C’è un film con William Hurt del 1991, “Un medico, un uomo”, in cui il protagonista passa dal camice bianco al pigiama da malato. “Un’esperienza molto simile la mia” esordisce Guido Invernizzi, classe 1962, medico del reparto oncologico dell’Ospedale Maggiore di Novara e sommelier conosciuto in tutta Italia. La sua storia dà l’idea di quanto sia subdolo il COVID-19, una discesa agli inferi improvvisa. Ricorda il dottor Invernizzi: “Il 3 aprile sono andato al pronto soccorso perché la sera prima ero stato male a casa. Febbre, inappetenza, dolori addominali. La TAC mostra un Coronavirus in stadio avanzato. Ma io respiravo, a parte un po’ di affaticamento. Mi danno il Plaquenil e l’azitromicina e mi mandano a casa. Il 9 aprile mi trovo in cucina. La vista mi si oscura fino a diventare nera, svengo e cado a terra a peso morto. Mi faccio male alla testa, alla gamba, al costato, al ginocchio”. Il medico vive da solo in casa. “Ho avuto paura di morire, ho pensato che a questo giro non sarei riuscito a metterci una pezza. Invece sono riuscito a riprendermi quel tanto che bastava a chiamare i soccorsi. In ospedale mi hanno messo in una camera da solo e mi hanno trattato con i farmaci, senza casco per la ventilazione. Leggevo lo sgomento negli occhi dei miei colleghi che mi vedevano malato in quel letto. Tutti noi abbiamo sottovalutato questo virus, che può manifestarsi dallo starnuto fino a questa polmonite violenta. E dobbiamo stare attenti, perché il coronavirus non lo abbiamo ancora sconfitto”.

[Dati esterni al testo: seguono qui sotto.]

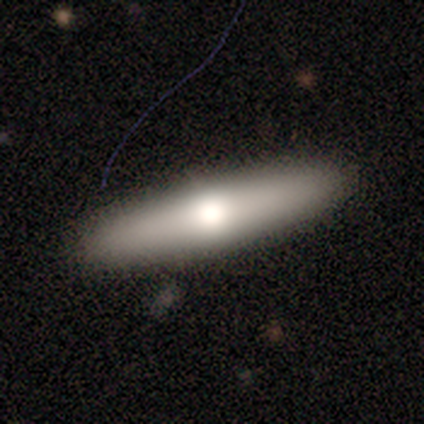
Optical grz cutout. It shows a smooth galaxy with no disk features (50%) that is cigar-shaped (60%). Merging: none (100%).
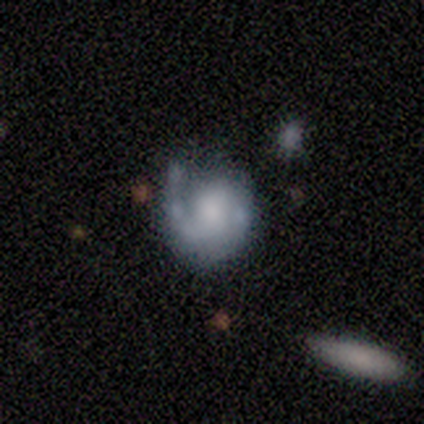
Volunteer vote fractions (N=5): Overall: featured or disk (100%). Edge-on disk: no (100%). Bar: no (60%; weak 40%). Spiral arms: yes (80%). Spiral arm count: 1 (75%). Spiral winding: medium (75%). Bulge size: small (60%; none 40%). Merging: none (80%).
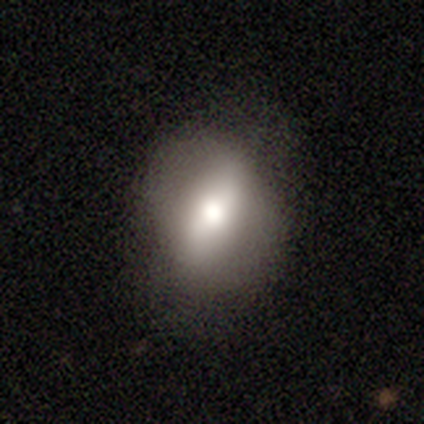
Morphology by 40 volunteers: type=smooth (52%); roundness=in between (86%); merging=none (57%).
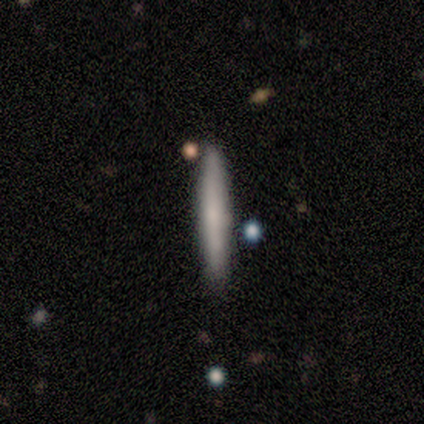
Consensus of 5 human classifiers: Q: Smooth or featured?
A: smooth (60%); runner-up: featured or disk (40%)
Q: How rounded?
A: cigar-shaped (100%)
Q: Merging?
A: none (100%)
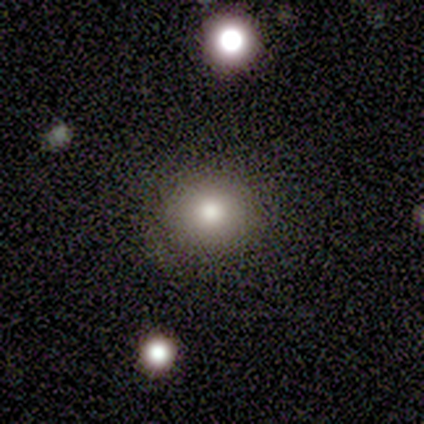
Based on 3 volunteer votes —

Inutile chiedere al medico sommelier come festeggerà la completa guarigione. Invernizzi è sicuro: “Mangerò italiano e berrò italiano. Ma per festeggiare la mia totale guarigione ho tenuto da parte una bottiglia di champagne!”. “L’11 marzo finisco il mio turno in azienda”. Fabrizio Giago, montatore di Mediaset, 60 anni, un vita di lavoro a Cologno Monzese. “Qualche giorno dopo comincio a star male, mi sale la febbre. Perdo gusto e olfatto, non ho più appetito. Il 20 marzo, il pomeriggio arriva a casa mia un’ambulanza. Entra un uomo in bianco, con la tuta integrale, coperto dalla testa a piedi. Mi sento salire una fame d’aria, arrivo all’ospedale San Gerardo di Monza. Dopo un’ora e una lastra ai polmoni mi dicono ‘positivo al coronavirus’. La mattina dopo mi sono svegliato, ma era come se fossi chiuso”. Per Fabrizio inizia un percorso d’angoscia: “Avevo il casco della pre-terapia intensiva. Mi sentivo come sospeso in un tempo infinito. Sonno e veglia erano come mischiati. Attorno a me non sentivo rumori, era come vivere in una bolla di sapone”.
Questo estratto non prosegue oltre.